To get more scoring, Desjardins said he’s prepared to make some defensive compromises, a dramatic shift for a team that established its defensive chops while winning the Stanley Cup in 2012 and 2014 and has maintained its strength defensively and in net. “We have to. We’re not creating enough right now,” Desjardins said. “It’s funny. You score two on the power play and you’ve had a good night. Not bad, anyways. You don’t and it’s like, ‘Wow, we’ve got to find other ways to do it.’ Right now we do. We want to be more of an aggressive team. I think all our guys know we’ve had our opportunities and we haven’t capitalized on them, so I guess that’s part of the good thing that we’re doing other things well but we have to find ways to create more offense.”
Some of the Kings’ top forwards, he said, “probably think a little bit more defensively. Saying that, I think we have to create some systems that are going to get guys more involved.
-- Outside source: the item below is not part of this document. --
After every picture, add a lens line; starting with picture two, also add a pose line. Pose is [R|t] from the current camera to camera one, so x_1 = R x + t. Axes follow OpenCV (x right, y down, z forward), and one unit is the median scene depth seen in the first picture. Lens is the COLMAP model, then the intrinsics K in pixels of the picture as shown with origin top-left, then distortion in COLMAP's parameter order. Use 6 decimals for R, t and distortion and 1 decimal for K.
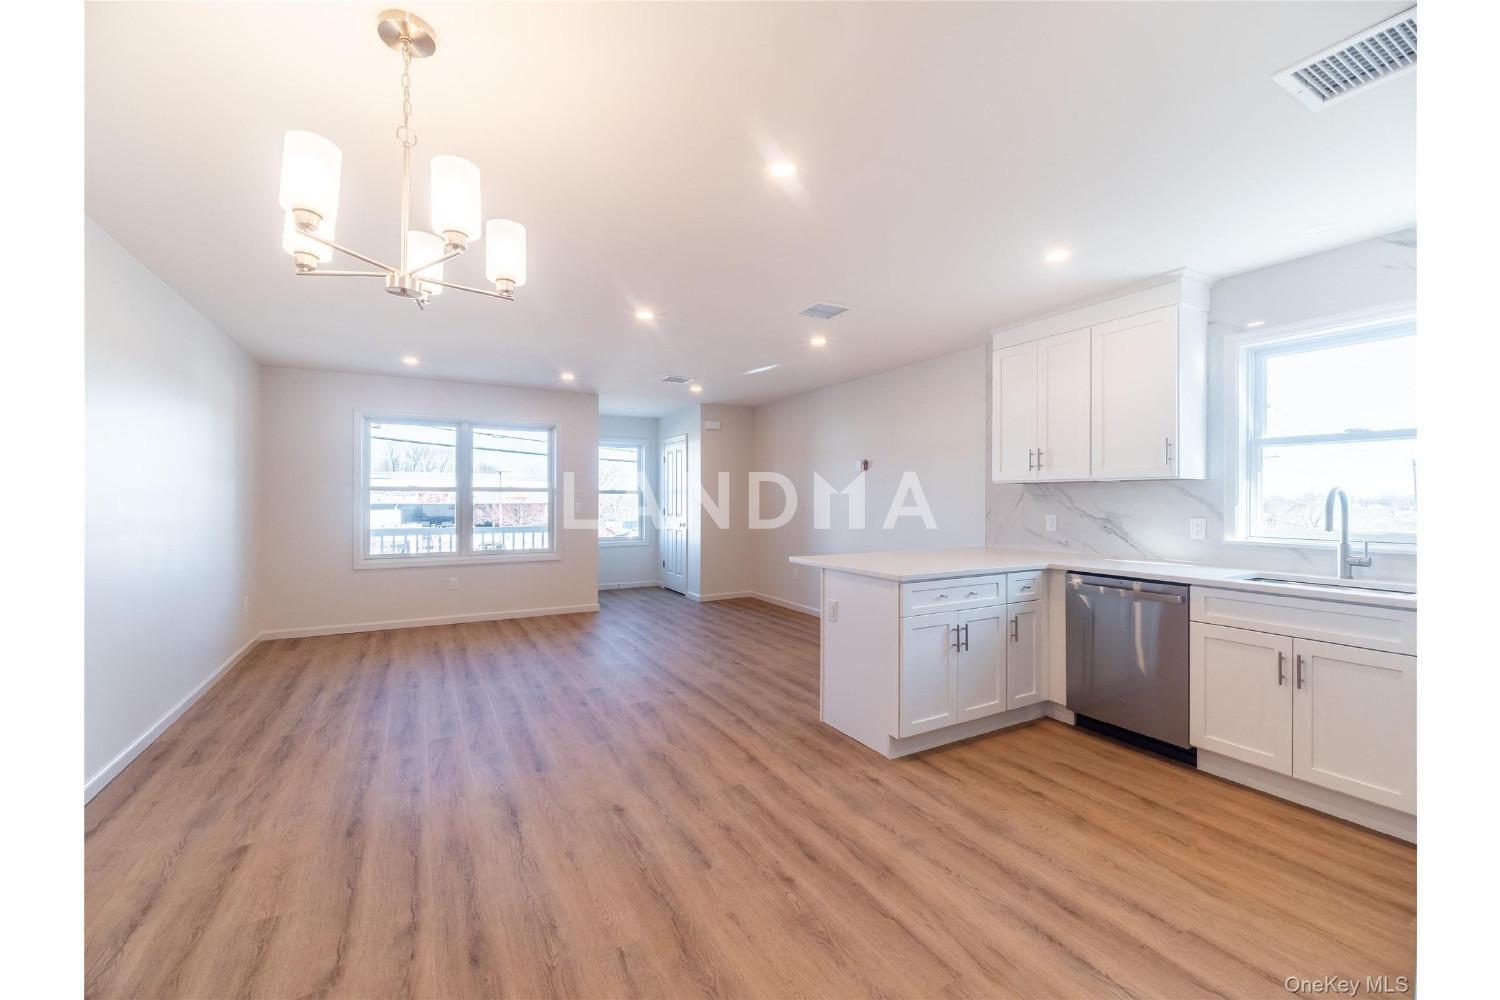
lens RADIAL K [[594.9, 0, 745.5], [0, 594.9, 499.9], [0, 0, 1]] dist [-0.002640, -0.000707]
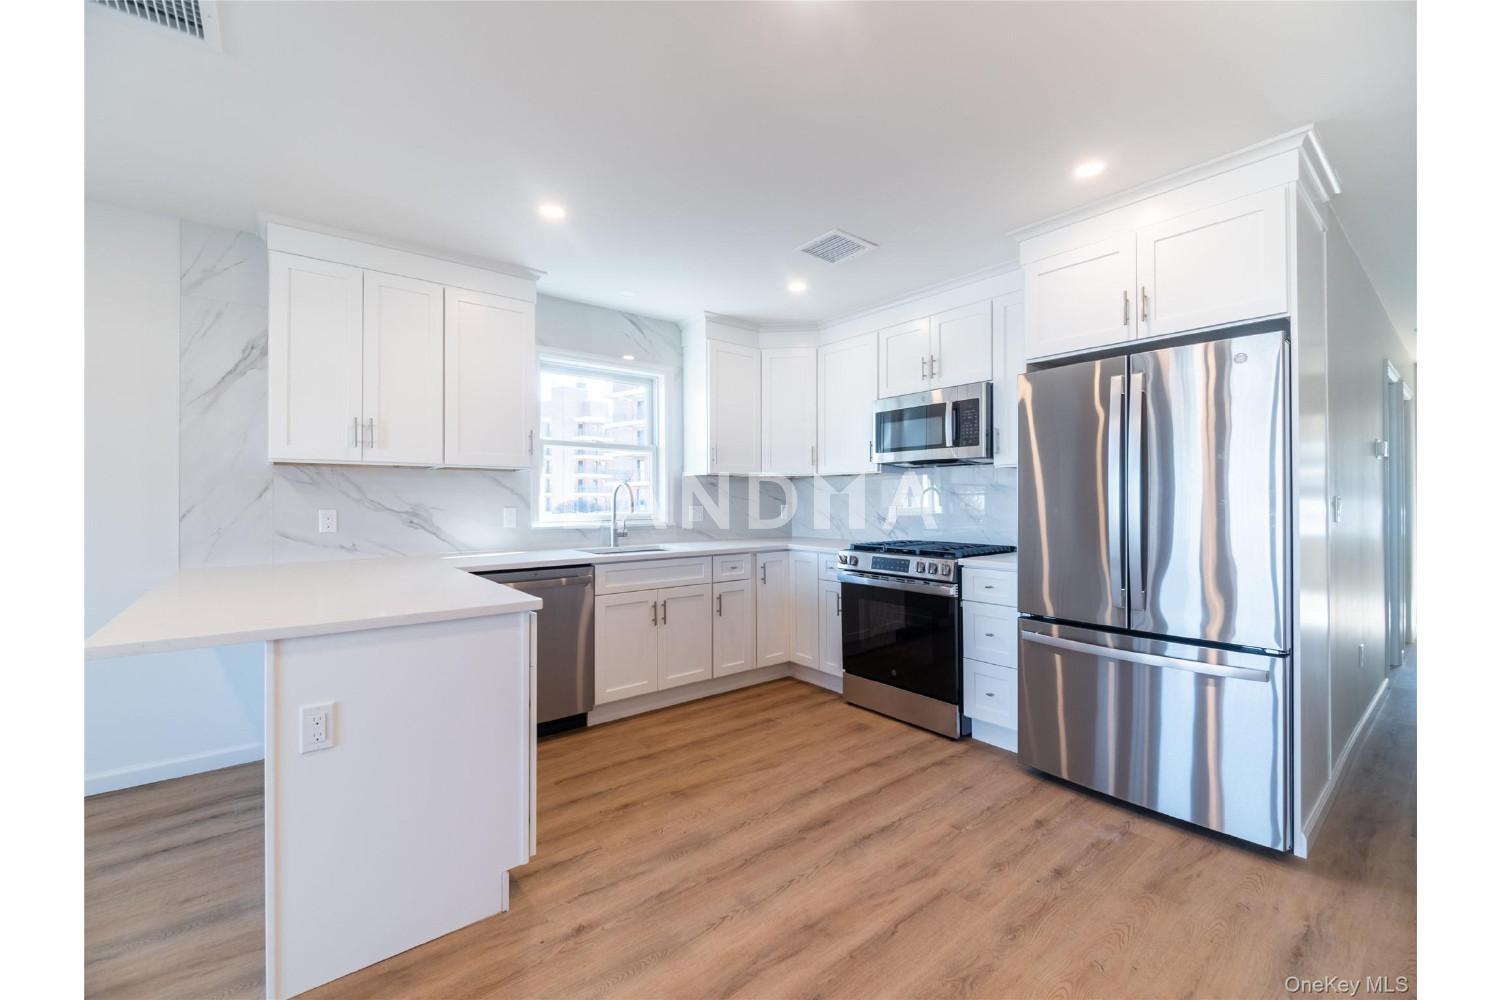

We’ve got to force ourselves to get up ice and play more aggressive and probably more offensive.”
Desjardins also said he’s ready to make changes on the power play, which has converted 14.8% of its advantages, 26th in the 31-team league. “It all comes down to if we catch one on the power play then we’re back in it,” Desjardins said. “That’s an area that we’re going to have to look at making some adjustments on it. We haven’t touched it yet. Now is the time to probably move it around a little bit.”
Now is also the time for the Kings to find the passion that they’ve lacked and decide who and what they want to be. Iafallo, consistently one of their most effective players, said he has begun second-guessing himself. That’s ominous. “We can’t have hesitation. We’ve just got to trust each other that we’re going to make that play and be able to make that play,” he said. “We know we can make those plays. Just got to be mentally prepared every shift and gain momentum every shift and every period. ... We’ve got to pick it up.”